(Text extracted from each page)
============

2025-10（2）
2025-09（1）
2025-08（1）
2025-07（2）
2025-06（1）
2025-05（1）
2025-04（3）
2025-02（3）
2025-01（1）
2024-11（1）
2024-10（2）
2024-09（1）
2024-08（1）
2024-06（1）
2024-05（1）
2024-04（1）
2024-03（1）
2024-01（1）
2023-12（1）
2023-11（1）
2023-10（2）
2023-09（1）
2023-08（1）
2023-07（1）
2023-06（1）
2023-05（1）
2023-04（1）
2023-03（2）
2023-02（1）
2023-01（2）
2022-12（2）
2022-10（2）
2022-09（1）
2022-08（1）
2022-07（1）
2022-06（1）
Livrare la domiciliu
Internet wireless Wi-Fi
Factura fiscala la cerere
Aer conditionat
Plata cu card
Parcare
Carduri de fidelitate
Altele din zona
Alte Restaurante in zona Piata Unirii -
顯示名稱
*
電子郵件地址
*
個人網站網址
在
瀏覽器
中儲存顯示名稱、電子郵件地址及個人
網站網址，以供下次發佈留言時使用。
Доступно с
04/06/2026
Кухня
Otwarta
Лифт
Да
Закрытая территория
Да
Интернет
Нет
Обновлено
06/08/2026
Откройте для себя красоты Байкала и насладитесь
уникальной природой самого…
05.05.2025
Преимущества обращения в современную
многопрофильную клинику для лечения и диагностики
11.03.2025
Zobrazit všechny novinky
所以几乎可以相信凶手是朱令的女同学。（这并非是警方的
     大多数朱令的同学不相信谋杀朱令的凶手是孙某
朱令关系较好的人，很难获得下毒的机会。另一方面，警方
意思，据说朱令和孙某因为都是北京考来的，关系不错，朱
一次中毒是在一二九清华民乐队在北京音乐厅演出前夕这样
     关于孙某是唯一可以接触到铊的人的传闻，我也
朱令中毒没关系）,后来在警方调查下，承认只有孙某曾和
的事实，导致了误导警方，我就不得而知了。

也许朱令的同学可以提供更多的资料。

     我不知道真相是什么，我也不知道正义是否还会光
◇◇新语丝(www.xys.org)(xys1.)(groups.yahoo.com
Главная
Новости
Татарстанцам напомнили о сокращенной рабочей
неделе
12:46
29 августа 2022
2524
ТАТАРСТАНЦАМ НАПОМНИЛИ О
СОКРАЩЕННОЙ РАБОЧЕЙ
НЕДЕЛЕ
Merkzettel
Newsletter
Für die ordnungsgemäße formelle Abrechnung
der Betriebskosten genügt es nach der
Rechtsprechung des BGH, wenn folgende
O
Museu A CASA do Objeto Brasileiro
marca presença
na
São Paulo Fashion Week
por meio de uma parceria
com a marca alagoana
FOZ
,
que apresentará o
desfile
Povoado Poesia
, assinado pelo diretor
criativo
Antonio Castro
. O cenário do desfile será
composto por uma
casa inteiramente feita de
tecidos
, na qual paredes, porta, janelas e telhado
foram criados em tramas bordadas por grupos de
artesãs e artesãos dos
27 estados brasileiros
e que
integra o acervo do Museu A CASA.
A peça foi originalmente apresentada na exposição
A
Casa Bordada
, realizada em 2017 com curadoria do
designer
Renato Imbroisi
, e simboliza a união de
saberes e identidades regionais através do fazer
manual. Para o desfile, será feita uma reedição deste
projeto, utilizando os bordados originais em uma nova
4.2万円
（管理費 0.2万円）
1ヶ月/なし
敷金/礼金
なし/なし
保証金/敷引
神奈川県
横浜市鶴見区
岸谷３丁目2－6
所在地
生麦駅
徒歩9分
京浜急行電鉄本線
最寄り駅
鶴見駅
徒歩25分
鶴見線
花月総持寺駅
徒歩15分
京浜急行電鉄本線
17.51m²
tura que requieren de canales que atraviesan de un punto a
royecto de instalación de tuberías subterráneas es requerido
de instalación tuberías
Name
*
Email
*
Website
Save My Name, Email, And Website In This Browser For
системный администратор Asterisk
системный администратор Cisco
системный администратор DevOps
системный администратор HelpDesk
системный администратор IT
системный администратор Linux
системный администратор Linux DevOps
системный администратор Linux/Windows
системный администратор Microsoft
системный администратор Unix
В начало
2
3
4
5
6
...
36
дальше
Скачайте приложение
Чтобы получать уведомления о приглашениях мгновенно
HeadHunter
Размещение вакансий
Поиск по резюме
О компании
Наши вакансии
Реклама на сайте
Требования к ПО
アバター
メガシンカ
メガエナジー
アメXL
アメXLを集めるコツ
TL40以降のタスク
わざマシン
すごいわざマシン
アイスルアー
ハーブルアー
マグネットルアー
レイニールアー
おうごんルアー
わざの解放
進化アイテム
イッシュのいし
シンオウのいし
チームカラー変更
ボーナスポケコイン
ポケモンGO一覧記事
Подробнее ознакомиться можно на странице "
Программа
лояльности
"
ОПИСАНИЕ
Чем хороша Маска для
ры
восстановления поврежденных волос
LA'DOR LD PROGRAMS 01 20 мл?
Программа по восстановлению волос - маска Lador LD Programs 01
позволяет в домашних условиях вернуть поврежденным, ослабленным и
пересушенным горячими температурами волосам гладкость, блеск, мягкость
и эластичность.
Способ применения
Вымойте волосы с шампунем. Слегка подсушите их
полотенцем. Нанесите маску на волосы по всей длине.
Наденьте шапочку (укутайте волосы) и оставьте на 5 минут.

============

> _YOUR OBJECTIVE_: Recast every line of the rows above as a Markdown table with two columns, "No." for a running number and "Text" for the line. Leave out blank lines.

> _SOLUTION TO THE PROBLEM_:
| No. | Text |
|---|---|
| 1 | 2025-10（2） |
| 2 | 2025-09（1） |
| 3 | 2025-08（1） |
| 4 | 2025-07（2） |
| 5 | 2025-06（1） |
| 6 | 2025-05（1） |
| 7 | 2025-04（3） |
| 8 | 2025-02（3） |
| 9 | 2025-01（1） |
| 10 | 2024-11（1） |
| 11 | 2024-10（2） |
| 12 | 2024-09（1） |
| 13 | 2024-08（1） |
| 14 | 2024-06（1） |
| 15 | 2024-05（1） |
| 16 | 2024-04（1） |
| 17 | 2024-03（1） |
| 18 | 2024-01（1） |
| 19 | 2023-12（1） |
| 20 | 2023-11（1） |
| 21 | 2023-10（2） |
| 22 | 2023-09（1） |
| 23 | 2023-08（1） |
| 24 | 2023-07（1） |
| 25 | 2023-06（1） |
| 26 | 2023-05（1） |
| 27 | 2023-04（1） |
| 28 | 2023-03（2） |
| 29 | 2023-02（1） |
| 30 | 2023-01（2） |
| 31 | 2022-12（2） |
| 32 | 2022-10（2） |
| 33 | 2022-09（1） |
| 34 | 2022-08（1） |
| 35 | 2022-07（1） |
| 36 | 2022-06（1） |
| 37 | Livrare la domiciliu |
| 38 | Internet wireless Wi-Fi |
| 39 | Factura fiscala la cerere |
| 40 | Aer conditionat |
| 41 | Plata cu card |
| 42 | Parcare |
| 43 | Carduri de fidelitate |
| 44 | Altele din zona |
| 45 | Alte Restaurante in zona Piata Unirii - |
| 46 | 顯示名稱 |
| 47 | * |
| 48 | 電子郵件地址 |
| 49 | * |
| 50 | 個人網站網址 |
| 51 | 在 |
| 52 | 瀏覽器 |
| 53 | 中儲存顯示名稱、電子郵件地址及個人 |
| 54 | 網站網址，以供下次發佈留言時使用。 |
| 55 | Доступно с |
| 56 | 04/06/2026 |
| 57 | Кухня |
| 58 | Otwarta |
| 59 | Лифт |
| 60 | Да |
| 61 | Закрытая территория |
| 62 | Да |
| 63 | Интернет |
| 64 | Нет |
| 65 | Обновлено |
| 66 | 06/08/2026 |
| 67 | Откройте для себя красоты Байкала и насладитесь |
| 68 | уникальной природой самого… |
| 69 | 05.05.2025 |
| 70 | Преимущества обращения в современную |
| 71 | многопрофильную клинику для лечения и диагностики |
| 72 | 11.03.2025 |
| 73 | Zobrazit všechny novinky |
| 74 | 所以几乎可以相信凶手是朱令的女同学。（这并非是警方的 |
| 75 |      大多数朱令的同学不相信谋杀朱令的凶手是孙某 |
| 76 | 朱令关系较好的人，很难获得下毒的机会。另一方面，警方 |
| 77 | 意思，据说朱令和孙某因为都是北京考来的，关系不错，朱 |
| 78 | 一次中毒是在一二九清华民乐队在北京音乐厅演出前夕这样 |
| 79 |      关于孙某是唯一可以接触到铊的人的传闻，我也 |
| 80 | 朱令中毒没关系）,后来在警方调查下，承认只有孙某曾和 |
| 81 | 的事实，导致了误导警方，我就不得而知了。 |
| 82 | 也许朱令的同学可以提供更多的资料。 |
| 83 |      我不知道真相是什么，我也不知道正义是否还会光 |
| 84 | ◇◇新语丝(www.xys.org)(xys1.)(groups.yahoo.com |
| 85 | Главная |
| 86 | Новости |
| 87 | Татарстанцам напомнили о сокращенной рабочей |
| 88 | неделе |
| 89 | 12:46 |
| 90 | 29 августа 2022 |
| 91 | 2524 |
| 92 | ТАТАРСТАНЦАМ НАПОМНИЛИ О |
| 93 | СОКРАЩЕННОЙ РАБОЧЕЙ |
| 94 | НЕДЕЛЕ |
| 95 | Merkzettel |
| 96 | Newsletter |
| 97 | Für die ordnungsgemäße formelle Abrechnung |
| 98 | der Betriebskosten genügt es nach der |
| 99 | Rechtsprechung des BGH, wenn folgende |
| 100 | O |
| 101 | Museu A CASA do Objeto Brasileiro |
| 102 | marca presença |
| 103 | na |
| 104 | São Paulo Fashion Week |
| 105 | por meio de uma parceria |
| 106 | com a marca alagoana |
| 107 | FOZ |
| 108 | , |
| 109 | que apresentará o |
| 110 | desfile |
| 111 | Povoado Poesia |
| 112 | , assinado pelo diretor |
| 113 | criativo |
| 114 | Antonio Castro |
| 115 | . O cenário do desfile será |
| 116 | composto por uma |
| 117 | casa inteiramente feita de |
| 118 | tecidos |
| 119 | , na qual paredes, porta, janelas e telhado |
| 120 | foram criados em tramas bordadas por grupos de |
| 121 | artesãs e artesãos dos |
| 122 | 27 estados brasileiros |
| 123 | e que |
| 124 | integra o acervo do Museu A CASA. |
| 125 | A peça foi originalmente apresentada na exposição |
| 126 | A |
| 127 | Casa Bordada |
| 128 | , realizada em 2017 com curadoria do |
| 129 | designer |
| 130 | Renato Imbroisi |
| 131 | , e simboliza a união de |
| 132 | saberes e identidades regionais através do fazer |
| 133 | manual. Para o desfile, será feita uma reedição deste |
| 134 | projeto, utilizando os bordados originais em uma nova |
| 135 | 4.2万円 |
| 136 | （管理費 0.2万円） |
| 137 | 1ヶ月/なし |
| 138 | 敷金/礼金 |
| 139 | なし/なし |
| 140 | 保証金/敷引 |
| 141 | 神奈川県 |
| 142 | 横浜市鶴見区 |
| 143 | 岸谷３丁目2－6 |
| 144 | 所在地 |
| 145 | 生麦駅 |
| 146 | 徒歩9分 |
| 147 | 京浜急行電鉄本線 |
| 148 | 最寄り駅 |
| 149 | 鶴見駅 |
| 150 | 徒歩25分 |
| 151 | 鶴見線 |
| 152 | 花月総持寺駅 |
| 153 | 徒歩15分 |
| 154 | 京浜急行電鉄本線 |
| 155 | 17.51m² |
| 156 | tura que requieren de canales que atraviesan de un punto a |
| 157 | royecto de instalación de tuberías subterráneas es requerido |
| 158 | de instalación tuberías |
| 159 | Name |
| 160 | * |
| 161 | Email |
| 162 | * |
| 163 | Website |
| 164 | Save My Name, Email, And Website In This Browser For |
| 165 | системный администратор Asterisk |
| 166 | системный администратор Cisco |
| 167 | системный администратор DevOps |
| 168 | системный администратор HelpDesk |
| 169 | системный администратор IT |
| 170 | системный администратор Linux |
| 171 | системный администратор Linux DevOps |
| 172 | системный администратор Linux/Windows |
| 173 | системный администратор Microsoft |
| 174 | системный администратор Unix |
| 175 | В начало |
| 176 | 2 |
| 177 | 3 |
| 178 | 4 |
| 179 | 5 |
| 180 | 6 |
| 181 | ... |
| 182 | 36 |
| 183 | дальше |
| 184 | Скачайте приложение |
| 185 | Чтобы получать уведомления о приглашениях мгновенно |
| 186 | HeadHunter |
| 187 | Размещение вакансий |
| 188 | Поиск по резюме |
| 189 | О компании |
| 190 | Наши вакансии |
| 191 | Реклама на сайте |
| 192 | Требования к ПО |
| 193 | アバター |
| 194 | メガシンカ |
| 195 | メガエナジー |
| 196 | アメXL |
| 197 | アメXLを集めるコツ |
| 198 | TL40以降のタスク |
| 199 | わざマシン |
| 200 | すごいわざマシン |
| 201 | アイスルアー |
| 202 | ハーブルアー |
| 203 | マグネットルアー |
| 204 | レイニールアー |
| 205 | おうごんルアー |
| 206 | わざの解放 |
| 207 | 進化アイテム |
| 208 | イッシュのいし |
| 209 | シンオウのいし |
| 210 | チームカラー変更 |
| 211 | ボーナスポケコイン |
| 212 | ポケモンGO一覧記事 |
| 213 | Подробнее ознакомиться можно на странице " |
| 214 | Программа |
| 215 | лояльности |
| 216 | " |
| 217 | ОПИСАНИЕ |
| 218 | Чем хороша Маска для |
| 219 | ры |
| 220 | восстановления поврежденных волос |
| 221 | LA'DOR LD PROGRAMS 01 20 мл? |
| 222 | Программа по восстановлению волос - маска Lador LD Programs 01 |
| 223 | позволяет в домашних условиях вернуть поврежденным, ослабленным и |
| 224 | пересушенным горячими температурами волосам гладкость, блеск, мягкость |
| 225 | и эластичность. |
| 226 | Способ применения |
| 227 | Вымойте волосы с шампунем. Слегка подсушите их |
| 228 | полотенцем. Нанесите маску на волосы по всей длине. |
| 229 | Наденьте шапочку (укутайте волосы) и оставьте на 5 минут. |